Con respiración agitada Bruno se levantó. Fue al baño y miró horrorizado en el espejo
la transformación de su cara en la de un lobo, de ojos negros grandes y vidriosos. El hocico con colmillos afilados y un pelaje gris con negro. «¿Qué me sucede?» pensó mientras observaba que su cuerpo escuálido ahora tenía grandes músculos. —¡Qué chingados me pasa! —le gritó a su reflejo y echó correr para buscar el dije del venado que le di cuando era niño. Lo puso entre sus manos sintió cómo le quemaba. —¡Abuela, ayúdame!—, gritó antes de caer al piso desmayado.

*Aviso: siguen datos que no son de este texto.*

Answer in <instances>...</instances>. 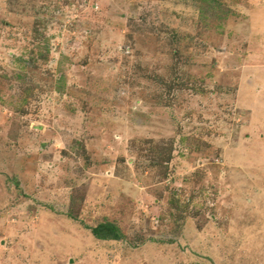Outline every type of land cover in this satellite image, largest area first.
Segmentation results:
<instances>
[{
	"label": "rangeland",
	"instance_id": "obj_1",
	"mask_svg": "<svg viewBox=\"0 0 264 264\" xmlns=\"http://www.w3.org/2000/svg\"><path fill=\"white\" fill-rule=\"evenodd\" d=\"M71 261L264 264V0H0V264Z\"/></svg>",
	"mask_w": 264,
	"mask_h": 264
},
{
	"label": "trees",
	"instance_id": "obj_2",
	"mask_svg": "<svg viewBox=\"0 0 264 264\" xmlns=\"http://www.w3.org/2000/svg\"><path fill=\"white\" fill-rule=\"evenodd\" d=\"M92 235L99 241H121L125 235L121 229L112 222H102L94 227L87 226Z\"/></svg>",
	"mask_w": 264,
	"mask_h": 264
},
{
	"label": "water",
	"instance_id": "obj_3",
	"mask_svg": "<svg viewBox=\"0 0 264 264\" xmlns=\"http://www.w3.org/2000/svg\"><path fill=\"white\" fill-rule=\"evenodd\" d=\"M72 263H73V261L70 262V264H72Z\"/></svg>",
	"mask_w": 264,
	"mask_h": 264
}]
</instances>
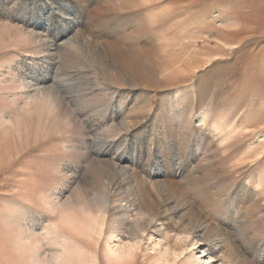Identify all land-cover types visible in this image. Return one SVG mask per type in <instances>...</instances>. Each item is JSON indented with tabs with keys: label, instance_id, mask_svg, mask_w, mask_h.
<instances>
[{
	"label": "rangeland",
	"instance_id": "1",
	"mask_svg": "<svg viewBox=\"0 0 264 264\" xmlns=\"http://www.w3.org/2000/svg\"><path fill=\"white\" fill-rule=\"evenodd\" d=\"M0 264H264V0H0Z\"/></svg>",
	"mask_w": 264,
	"mask_h": 264
},
{
	"label": "bare ground",
	"instance_id": "2",
	"mask_svg": "<svg viewBox=\"0 0 264 264\" xmlns=\"http://www.w3.org/2000/svg\"><path fill=\"white\" fill-rule=\"evenodd\" d=\"M57 234H59V233H57ZM46 236H47V235H46ZM59 237H61V236H59ZM62 237H63V236H62ZM53 239H55V238H53ZM62 239H63V238H62ZM65 239H66V238H65ZM50 240H51V239H50ZM66 241H67V239L65 240V243H64L65 245H64V246H66V244H67ZM62 243H63V242H62ZM68 244H69V243H68ZM68 244H67V246H68ZM67 246L65 247V250H66V248H68ZM69 246H70V244H69ZM126 247H127V246H126ZM110 248H111V247H110ZM110 248H109V249H110ZM118 248H119V247H118ZM127 248H129V247H127ZM120 249H121V248H120ZM123 250H125V249H123ZM55 251H56V250H55ZM66 251H67V250H66ZM118 251H119V250H118ZM120 251H121V250H120ZM67 253H68V252H67ZM109 254H110V253H109ZM113 254H114V255H117V250H113ZM113 254H112V255H113ZM122 254L124 255V253H122ZM127 254H128V253H127ZM53 255H54V254H53ZM114 255H113V256H114ZM61 256H62V255H61ZM122 259H123V258H122ZM115 260H117V259H115ZM56 261H60V260H59V257H58V260L56 259ZM117 261H121V259H120V260H117ZM31 263H32V262H31Z\"/></svg>",
	"mask_w": 264,
	"mask_h": 264
}]
</instances>
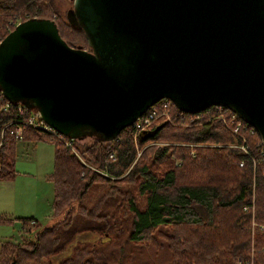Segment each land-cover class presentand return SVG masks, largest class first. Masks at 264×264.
Masks as SVG:
<instances>
[{
  "label": "trees",
  "instance_id": "1",
  "mask_svg": "<svg viewBox=\"0 0 264 264\" xmlns=\"http://www.w3.org/2000/svg\"><path fill=\"white\" fill-rule=\"evenodd\" d=\"M52 14L68 44L87 46L55 0H0V39L15 17ZM17 105L0 97V178L16 173ZM217 112L172 104L171 120L130 124L111 140L64 136L71 145L23 124L20 138L54 141L52 214L45 224L17 216L33 235L1 240L0 264H264V227H252L264 223V144L250 123L234 131ZM243 139L248 152L235 145Z\"/></svg>",
  "mask_w": 264,
  "mask_h": 264
},
{
  "label": "water",
  "instance_id": "2",
  "mask_svg": "<svg viewBox=\"0 0 264 264\" xmlns=\"http://www.w3.org/2000/svg\"><path fill=\"white\" fill-rule=\"evenodd\" d=\"M72 46L30 17L0 39V91L72 138L111 140L161 98L221 105L264 144V0H71ZM159 125L155 126V130Z\"/></svg>",
  "mask_w": 264,
  "mask_h": 264
},
{
  "label": "rangeland",
  "instance_id": "3",
  "mask_svg": "<svg viewBox=\"0 0 264 264\" xmlns=\"http://www.w3.org/2000/svg\"><path fill=\"white\" fill-rule=\"evenodd\" d=\"M55 3L61 13L71 6V0H55ZM48 18L58 23L54 14ZM62 24L60 25L61 29L65 23ZM66 37L68 36L66 35ZM53 151L54 141L44 138L24 142L23 148L20 144L17 146L14 164L17 170L16 174L12 179L0 178V207L6 209L5 215L15 217V215L29 216L34 213L42 224L50 221L53 186L48 175L53 169ZM48 210L50 211L48 212ZM21 225L20 221L18 223L0 221V241L9 237L16 241L28 238L23 234L19 237L18 229L30 227L34 230V226L31 223L24 227ZM85 237L92 238L93 234L87 233ZM69 245L71 246V243ZM54 257L58 258V256ZM236 263L241 264V260L237 258Z\"/></svg>",
  "mask_w": 264,
  "mask_h": 264
},
{
  "label": "built area",
  "instance_id": "4",
  "mask_svg": "<svg viewBox=\"0 0 264 264\" xmlns=\"http://www.w3.org/2000/svg\"><path fill=\"white\" fill-rule=\"evenodd\" d=\"M11 23L14 22H19L21 21L18 18H14L10 20ZM14 23V25L16 24ZM0 97H4L3 94L0 91ZM9 102H6L4 107L6 108L8 106ZM172 101L168 98H161L159 99L156 103L152 104L151 106H148V108L143 111L133 122L132 126L135 131H140L143 128L148 127L152 121L159 119L160 117H165L168 118L169 120L172 119V115H170L169 111H171V106H172ZM174 105V104H173ZM224 106L217 105V115L221 117L224 121V123L228 126L231 127L234 131H239L240 127L244 125V120L232 109L228 112L227 116L223 114L222 109ZM226 107V106H225ZM228 108V107H227ZM17 112L20 114L21 118L17 120V125H16V136L21 137L22 135V130H23V124H28L31 126L35 127H40L42 129H45L55 135H57L60 138H64V134L58 132L56 129L53 127L49 126L39 115L38 111L32 110L27 108L26 106L19 104L16 106ZM230 123H229V122ZM246 126V125H245ZM255 128L253 125H250V130H254ZM256 130V129H255ZM65 139V138H64ZM66 144L71 145V140L70 139H65ZM235 145H237L240 149H242L245 152H248L247 148V143L243 140L240 142H237ZM262 153L264 154V145L262 149ZM111 158H114V152H111L109 154ZM240 164H242V161H240ZM246 208V206H244ZM255 224H258L260 228L264 227V223H257L255 219L252 220V227H254ZM245 264H250L246 262Z\"/></svg>",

Cuando despertó, Bruno intentó recordar qué pasó. En su mano tenía una quemadura, como única prueba de la lucha que creyó imaginar. En el cajón donde estaba el dije encontró la nota que le deje antes de morir. Eres un ser de luz, no lo olvides. Lleva el dije siempre contigo.
Los días pasaron, cuando él sentía que iba a transformarse se aferraba a la figura del venado, así su instinto se calmaba, sin embargo, cuando la transformación era inevitable Bruno salía a cazar a su padre para evitar que hiciera más daño a los visitantes del parque, pero el dios Pezeelao es sabio y escurridizo, por lo que mi shuncu ahora sabe que lo mejor es asustar a los transeúntes, guiándolos a las diversas salidas del parque Huayamilpas que tratar de ponerle fin a la muerte.